Data excerpts:
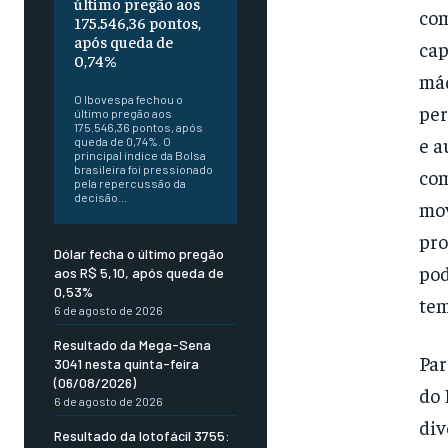
último pregão aos
com
175.546,36 pontos,
após queda de
cap
0,74%
máq
O Ibovespa fechou o
per
último pregão aos
175.546,36 pontos, após
e a
queda de 0,74%. O
principal índice da Bolsa
brasileira foi pressionado
com
pela repercussão da
decisão...
mov
pro
Dólar fecha o último pregão
pod
aos R$ 5,10, após queda de
0,53%
tem
6 de agosto de 2026
Resultado da Mega-Sena
Par
3041 nesta quinta-feira
(06/08/2026)
do 
6 de agosto de 2026
div
Resultado da lotofácil 3755:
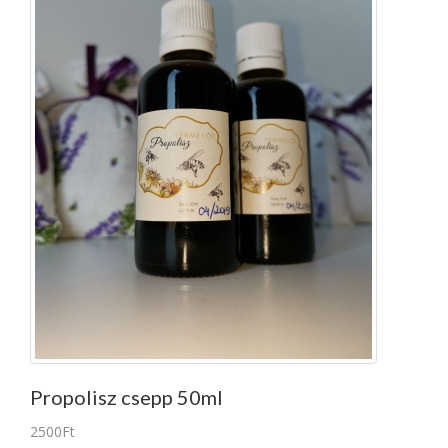
Propolisz csepp 50ml
2500Ft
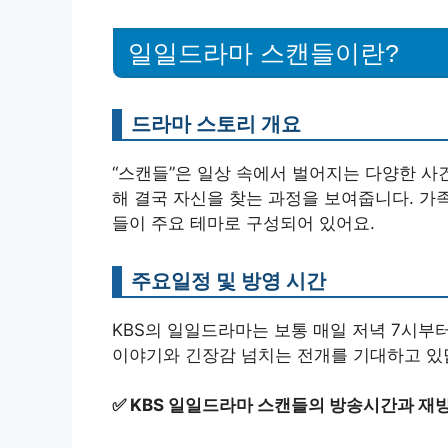
일일드라마 스캔들이란?
드라마 스토리 개요
“스캔들”은 일상 속에서 벌어지는 다양한 사
해 결국 자신을 찾는 과정을 보여줍니다. 가족
들이 주요 테마로 구성되어 있어요.
주요일정 및 방영 시간
KBS의 일일드라마는 보통 매일 저녁 7시부
이야기와 긴장감 넘치는 전개를 기대하고 있
✅
KBS 일일드라마 스캔들의 방송시간과 재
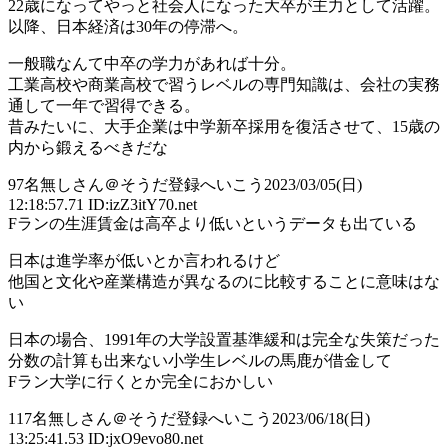
22歳になってやっと社会人になった大卒が主力として活躍。
以降、日本経済は30年の停滞へ。
一般職なんて中卒の学力があれば十分。
工業高校や商業高校で習うレベルの専門知識は、会社の実務
通して一年で習得できる。
昔みたいに、大手企業は中学新卒採用を復活させて、15歳の
内から鍛えるべきだな
97
名無しさん＠そうだ登録へいこう
2023/03/05(日)
12:18:57.71 ID:izZ3itY70.net
Fランの生涯賃金は高卒より低いというデータも出ている
日本は進学率が低いとか言われるけど
他国と文化や産業構造が異なるのに比較することに意味はな
い
日本の場合、1991年の大学設置基準緩和は完全な失策だった
分数の計算も出来ない小学生レベルの馬鹿が借金して
Fラン大学に行くとか完全におかしい
117
名無しさん＠そうだ登録へいこう
2023/06/18(日)
13:25:41.53 ID:jxO9evo80.net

*The task*: With the images omitted, retype the records above exactly.

*Solution for this exercise*:
último pregão aos
com
175.546,36 pontos,
após queda de
cap
0,74%
máq
O Ibovespa fechou o
per
último pregão aos
175.546,36 pontos, após
e a
queda de 0,74%. O
principal índice da Bolsa
brasileira foi pressionado
com
pela repercussão da
decisão...
mov
pro
Dólar fecha o último pregão
pod
aos R$ 5,10, após queda de
0,53%
tem
6 de agosto de 2026
Resultado da Mega-Sena
Par
3041 nesta quinta-feira
(06/08/2026)
do 
6 de agosto de 2026
div
Resultado da lotofácil 3755:
Propolisz csepp 50ml
2500Ft
일일드라마 스캔들이란?
드라마 스토리 개요
“스캔들”은 일상 속에서 벌어지는 다양한 사
해 결국 자신을 찾는 과정을 보여줍니다. 가족
들이 주요 테마로 구성되어 있어요.
주요일정 및 방영 시간
KBS의 일일드라마는 보통 매일 저녁 7시부
이야기와 긴장감 넘치는 전개를 기대하고 있
✅
KBS 일일드라마 스캔들의 방송시간과 재
22歳になってやっと社会人になった大卒が主力として活躍。
以降、日本経済は30年の停滞へ。
一般職なんて中卒の学力があれば十分。
工業高校や商業高校で習うレベルの専門知識は、会社の実務
通して一年で習得できる。
昔みたいに、大手企業は中学新卒採用を復活させて、15歳の
内から鍛えるべきだな
97
名無しさん＠そうだ登録へいこう
2023/03/05(日)
12:18:57.71 ID:izZ3itY70.net
Fランの生涯賃金は高卒より低いというデータも出ている
日本は進学率が低いとか言われるけど
他国と文化や産業構造が異なるのに比較することに意味はな
い
日本の場合、1991年の大学設置基準緩和は完全な失策だった
分数の計算も出来ない小学生レベルの馬鹿が借金して
Fラン大学に行くとか完全におかしい
117
名無しさん＠そうだ登録へいこう
2023/06/18(日)
13:25:41.53 ID:jxO9evo80.net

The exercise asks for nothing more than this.